··· ВЫБРАННЫЙ ОТРЫВОК

Анализ исследований, посвященных фильму, демонстрирует отчетливую семантическую непрозрачность фильма. Так, Мария Белодубровская [Белодубровская 2006] сводит разговор о картине к “стилю”, понятому в терминах “декоративности”: оперируя противопоставлением декоративность vs. семантичность, исследовательница высказывается в пользу асимволичности “Строгого юноши”. Произведение Роома и Олеши предстает воплощением “формализма” (почти в духе незабываемых писаний Бориса Шумяцкого или постановления о запрете картины), асемантической, автотелической “красоты”. “Строгий юноша” оказывается инкарнацией эстетизма, причем “красота” — как ей и положено — становится объектом любования, рассматривания, созерцания, удовольствия, но не истолкования — семантическая перспектива остается блокированной.
Признавая простоту, элементарность сюжетной линии “Строгого юноши”, автор единственного монографического анализа фильма Джерри Хейл в статье, опубликованной через тринадцать лет после выхода его книжки [Heil 1989], чересчур откровенно признается, что суть сюжета “ускользает, благодаря использованию [авторами] стратегии загадки и темной символики” (“remains elusive, due to often arcane strategies and cryptic symbolism”) [Heil 2002: 163]. Если воспользоваться терминологией Юрия Цивьяна, фильм порождает эффекты, однако среди этих эффектов отсутствует смысл, картина предстает “киновещью”, не превращаясь в “кинотекст” [Цивьян 2006: 170].
Отмечая интерпретационные трудности, с которыми встречается исследователь, пытающийся проникнуть в смысловой мир “Строгого юноши”, авторы работ о картине выделяют сходные явления, в частности своего рода “внутренние зазоры” фильма (о которых автору неоднократно приходилось слышать от восторженных и одновременно недоумевающих зрителей). Елена Толстик в статье “Репрессивный конструкт гармоничности” пишет о том, что в случае “Строгого юноши” “загадка [фильма] кроется не в рассказываемой, а в показываемой истории” [Толстик 2004]. Джан Пьеро Пиретто в работе “Eros e ideologia in URSS: Strogij Junosha (Un Giovane rigoroso) di Abram Room (1936)” отмечает “двусмысленность отношений между словом (политико-философскими дискуссиями) и иконографией” (“l’ambiguità del rapporto tra parole (discusioni filosofico-politiche) e iconografia”) [Piretto 2002].

······
··· ПОКАЗАННЫЕ ЗАПИСИ

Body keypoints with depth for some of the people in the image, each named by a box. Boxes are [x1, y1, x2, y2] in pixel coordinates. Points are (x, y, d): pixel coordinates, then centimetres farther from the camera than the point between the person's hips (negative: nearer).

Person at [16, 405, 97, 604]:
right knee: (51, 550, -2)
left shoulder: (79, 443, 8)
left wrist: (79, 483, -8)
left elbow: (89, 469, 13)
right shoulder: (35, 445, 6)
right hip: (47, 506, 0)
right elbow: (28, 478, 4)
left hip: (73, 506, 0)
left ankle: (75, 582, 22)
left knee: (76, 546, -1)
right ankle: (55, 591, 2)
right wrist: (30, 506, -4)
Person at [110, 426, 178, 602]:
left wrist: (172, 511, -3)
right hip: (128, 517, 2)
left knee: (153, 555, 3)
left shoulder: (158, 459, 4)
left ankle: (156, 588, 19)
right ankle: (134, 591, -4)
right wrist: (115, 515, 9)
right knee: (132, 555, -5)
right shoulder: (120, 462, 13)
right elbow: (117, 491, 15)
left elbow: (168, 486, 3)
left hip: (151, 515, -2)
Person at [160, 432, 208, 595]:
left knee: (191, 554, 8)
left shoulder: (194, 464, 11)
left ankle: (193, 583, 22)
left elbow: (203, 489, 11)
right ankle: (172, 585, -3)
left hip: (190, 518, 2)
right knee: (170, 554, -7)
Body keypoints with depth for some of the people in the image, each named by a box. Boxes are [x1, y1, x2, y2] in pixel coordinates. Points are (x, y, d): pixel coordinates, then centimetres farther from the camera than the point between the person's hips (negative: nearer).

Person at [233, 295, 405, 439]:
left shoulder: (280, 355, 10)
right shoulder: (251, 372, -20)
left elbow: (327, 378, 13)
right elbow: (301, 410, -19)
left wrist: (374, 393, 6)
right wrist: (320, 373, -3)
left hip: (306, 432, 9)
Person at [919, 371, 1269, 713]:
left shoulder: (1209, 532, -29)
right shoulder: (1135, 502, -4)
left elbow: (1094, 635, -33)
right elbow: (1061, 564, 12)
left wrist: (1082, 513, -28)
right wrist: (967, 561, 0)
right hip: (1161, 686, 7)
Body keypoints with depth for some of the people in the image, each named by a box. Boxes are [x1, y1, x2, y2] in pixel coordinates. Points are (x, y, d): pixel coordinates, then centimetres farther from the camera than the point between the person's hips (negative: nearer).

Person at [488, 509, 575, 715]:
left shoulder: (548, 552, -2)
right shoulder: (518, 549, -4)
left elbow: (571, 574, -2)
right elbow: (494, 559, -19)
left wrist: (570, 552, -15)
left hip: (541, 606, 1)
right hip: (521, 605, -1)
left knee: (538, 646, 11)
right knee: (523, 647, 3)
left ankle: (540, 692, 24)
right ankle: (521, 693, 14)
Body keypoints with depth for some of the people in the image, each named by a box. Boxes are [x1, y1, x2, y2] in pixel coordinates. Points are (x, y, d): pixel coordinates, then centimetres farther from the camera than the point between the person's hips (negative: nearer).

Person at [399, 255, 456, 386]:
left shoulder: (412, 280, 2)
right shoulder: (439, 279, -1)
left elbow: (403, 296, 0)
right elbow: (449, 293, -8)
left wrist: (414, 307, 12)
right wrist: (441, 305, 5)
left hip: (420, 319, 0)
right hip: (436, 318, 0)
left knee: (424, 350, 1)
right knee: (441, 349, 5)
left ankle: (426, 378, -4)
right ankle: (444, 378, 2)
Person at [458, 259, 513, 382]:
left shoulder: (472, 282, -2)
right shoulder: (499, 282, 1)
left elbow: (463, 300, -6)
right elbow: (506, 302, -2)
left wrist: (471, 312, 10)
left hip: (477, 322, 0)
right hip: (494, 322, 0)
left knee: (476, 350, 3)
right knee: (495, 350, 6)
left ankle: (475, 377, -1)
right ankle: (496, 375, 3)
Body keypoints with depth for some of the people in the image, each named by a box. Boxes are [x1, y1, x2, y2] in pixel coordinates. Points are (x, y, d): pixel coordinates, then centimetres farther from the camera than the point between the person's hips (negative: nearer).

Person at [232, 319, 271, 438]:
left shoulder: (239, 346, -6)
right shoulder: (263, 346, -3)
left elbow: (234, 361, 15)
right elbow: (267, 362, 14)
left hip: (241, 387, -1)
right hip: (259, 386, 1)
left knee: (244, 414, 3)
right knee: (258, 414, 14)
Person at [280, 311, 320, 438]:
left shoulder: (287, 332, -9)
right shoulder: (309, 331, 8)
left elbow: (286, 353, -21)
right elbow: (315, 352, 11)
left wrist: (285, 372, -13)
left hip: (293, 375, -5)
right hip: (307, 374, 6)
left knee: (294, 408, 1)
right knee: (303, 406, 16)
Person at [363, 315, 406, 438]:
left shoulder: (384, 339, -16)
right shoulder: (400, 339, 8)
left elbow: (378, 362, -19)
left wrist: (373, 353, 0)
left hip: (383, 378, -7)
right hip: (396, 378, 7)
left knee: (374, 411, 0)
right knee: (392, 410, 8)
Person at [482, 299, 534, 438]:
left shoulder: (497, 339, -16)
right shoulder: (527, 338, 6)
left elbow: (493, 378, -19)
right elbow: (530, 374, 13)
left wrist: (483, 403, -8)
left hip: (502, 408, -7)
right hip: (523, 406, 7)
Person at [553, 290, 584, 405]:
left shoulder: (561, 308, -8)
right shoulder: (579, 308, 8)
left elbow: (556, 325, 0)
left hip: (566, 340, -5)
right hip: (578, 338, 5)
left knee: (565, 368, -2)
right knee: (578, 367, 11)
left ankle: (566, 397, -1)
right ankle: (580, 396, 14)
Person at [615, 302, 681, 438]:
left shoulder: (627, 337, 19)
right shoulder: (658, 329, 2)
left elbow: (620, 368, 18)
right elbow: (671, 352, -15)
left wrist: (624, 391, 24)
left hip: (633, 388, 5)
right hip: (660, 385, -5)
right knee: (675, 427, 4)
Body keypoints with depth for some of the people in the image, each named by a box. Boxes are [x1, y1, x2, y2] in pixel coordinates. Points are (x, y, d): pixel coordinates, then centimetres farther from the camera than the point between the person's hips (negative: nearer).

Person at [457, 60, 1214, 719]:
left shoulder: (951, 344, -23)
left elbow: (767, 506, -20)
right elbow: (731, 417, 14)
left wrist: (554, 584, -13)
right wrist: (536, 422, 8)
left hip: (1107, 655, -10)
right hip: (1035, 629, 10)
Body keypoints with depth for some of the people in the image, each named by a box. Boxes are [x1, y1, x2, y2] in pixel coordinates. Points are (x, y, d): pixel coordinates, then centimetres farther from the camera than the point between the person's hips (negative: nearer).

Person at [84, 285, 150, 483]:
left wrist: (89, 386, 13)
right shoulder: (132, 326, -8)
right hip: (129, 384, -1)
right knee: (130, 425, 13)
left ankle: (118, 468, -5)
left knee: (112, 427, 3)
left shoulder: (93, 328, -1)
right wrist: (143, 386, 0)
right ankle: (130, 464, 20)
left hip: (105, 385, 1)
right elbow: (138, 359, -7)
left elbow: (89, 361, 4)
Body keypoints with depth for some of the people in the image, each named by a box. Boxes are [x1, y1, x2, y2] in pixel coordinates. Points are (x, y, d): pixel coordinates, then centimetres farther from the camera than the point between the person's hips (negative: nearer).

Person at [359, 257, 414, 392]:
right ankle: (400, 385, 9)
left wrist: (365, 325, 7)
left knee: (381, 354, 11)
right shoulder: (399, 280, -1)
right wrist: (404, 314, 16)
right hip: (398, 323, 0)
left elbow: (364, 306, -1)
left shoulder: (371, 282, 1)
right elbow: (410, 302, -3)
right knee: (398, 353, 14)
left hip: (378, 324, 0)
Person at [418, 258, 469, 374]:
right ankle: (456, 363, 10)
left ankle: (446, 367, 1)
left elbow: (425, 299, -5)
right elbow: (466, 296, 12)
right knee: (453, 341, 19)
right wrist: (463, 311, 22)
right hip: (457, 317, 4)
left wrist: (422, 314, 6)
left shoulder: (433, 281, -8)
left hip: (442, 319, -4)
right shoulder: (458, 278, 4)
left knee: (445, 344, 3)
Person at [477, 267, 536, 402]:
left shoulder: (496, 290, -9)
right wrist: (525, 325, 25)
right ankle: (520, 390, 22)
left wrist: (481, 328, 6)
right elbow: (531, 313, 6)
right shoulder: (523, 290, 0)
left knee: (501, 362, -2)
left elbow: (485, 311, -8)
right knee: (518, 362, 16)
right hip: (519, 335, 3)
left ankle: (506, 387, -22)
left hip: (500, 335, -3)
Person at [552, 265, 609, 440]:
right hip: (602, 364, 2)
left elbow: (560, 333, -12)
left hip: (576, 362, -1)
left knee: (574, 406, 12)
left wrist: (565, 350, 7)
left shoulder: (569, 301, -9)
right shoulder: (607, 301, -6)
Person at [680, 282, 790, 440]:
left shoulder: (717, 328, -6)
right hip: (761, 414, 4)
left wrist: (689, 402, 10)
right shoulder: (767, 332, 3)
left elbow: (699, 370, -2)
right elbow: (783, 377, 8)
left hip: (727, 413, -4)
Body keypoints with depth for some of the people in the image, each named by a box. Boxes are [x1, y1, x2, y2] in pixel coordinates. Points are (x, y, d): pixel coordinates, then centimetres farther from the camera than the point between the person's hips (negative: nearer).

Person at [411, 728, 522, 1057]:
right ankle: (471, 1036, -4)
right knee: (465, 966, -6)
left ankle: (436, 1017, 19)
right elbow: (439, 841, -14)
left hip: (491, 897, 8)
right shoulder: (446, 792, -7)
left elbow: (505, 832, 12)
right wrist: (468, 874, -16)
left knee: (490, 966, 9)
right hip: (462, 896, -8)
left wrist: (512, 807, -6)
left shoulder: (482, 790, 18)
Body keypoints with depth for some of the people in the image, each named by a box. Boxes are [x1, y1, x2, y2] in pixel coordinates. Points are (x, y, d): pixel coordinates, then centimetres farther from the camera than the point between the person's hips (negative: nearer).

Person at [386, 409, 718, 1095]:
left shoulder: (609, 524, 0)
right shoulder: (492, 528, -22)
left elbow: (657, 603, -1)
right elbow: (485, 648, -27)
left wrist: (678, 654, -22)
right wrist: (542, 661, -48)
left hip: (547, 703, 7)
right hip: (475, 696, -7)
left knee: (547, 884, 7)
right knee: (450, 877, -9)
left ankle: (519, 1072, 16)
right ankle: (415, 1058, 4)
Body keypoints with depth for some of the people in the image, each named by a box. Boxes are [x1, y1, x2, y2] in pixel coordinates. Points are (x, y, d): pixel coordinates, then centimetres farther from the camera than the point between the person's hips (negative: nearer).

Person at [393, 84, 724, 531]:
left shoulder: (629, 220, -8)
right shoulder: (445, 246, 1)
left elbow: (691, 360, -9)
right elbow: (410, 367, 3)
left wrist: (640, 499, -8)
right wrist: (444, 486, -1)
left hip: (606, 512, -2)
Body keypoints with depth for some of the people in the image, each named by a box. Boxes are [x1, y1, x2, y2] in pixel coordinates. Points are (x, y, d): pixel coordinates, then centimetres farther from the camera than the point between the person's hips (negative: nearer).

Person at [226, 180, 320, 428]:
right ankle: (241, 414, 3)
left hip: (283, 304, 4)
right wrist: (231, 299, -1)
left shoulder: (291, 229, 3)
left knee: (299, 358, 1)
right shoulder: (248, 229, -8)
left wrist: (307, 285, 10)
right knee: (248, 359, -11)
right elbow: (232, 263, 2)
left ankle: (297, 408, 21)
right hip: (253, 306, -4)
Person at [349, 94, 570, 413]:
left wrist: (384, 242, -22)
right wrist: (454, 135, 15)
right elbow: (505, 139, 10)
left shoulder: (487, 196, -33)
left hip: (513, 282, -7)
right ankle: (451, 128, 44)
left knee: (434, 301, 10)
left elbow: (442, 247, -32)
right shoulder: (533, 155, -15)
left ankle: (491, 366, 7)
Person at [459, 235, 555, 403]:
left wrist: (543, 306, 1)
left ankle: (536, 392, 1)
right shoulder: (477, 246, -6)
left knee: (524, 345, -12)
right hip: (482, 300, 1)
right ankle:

······

Ответьте на вопросы по отрывку о фильме «Строгий юноша»:
(a) К чему Мария Белодубровская сводит разговор о картине?
(b) Через сколько лет после выхода своей книжки Джерри Хейл опубликовал статью?
(c) Как называется статья Елены Толстик?
Отвечайте только по отрывку.

• [ПИСЬМЕННЫЙ ОТВЕТ]
(a) К «стилю», понятому в терминах «декоративности».
(b) Через тринадцать лет.
(c) «Репрессивный конструкт гармоничности».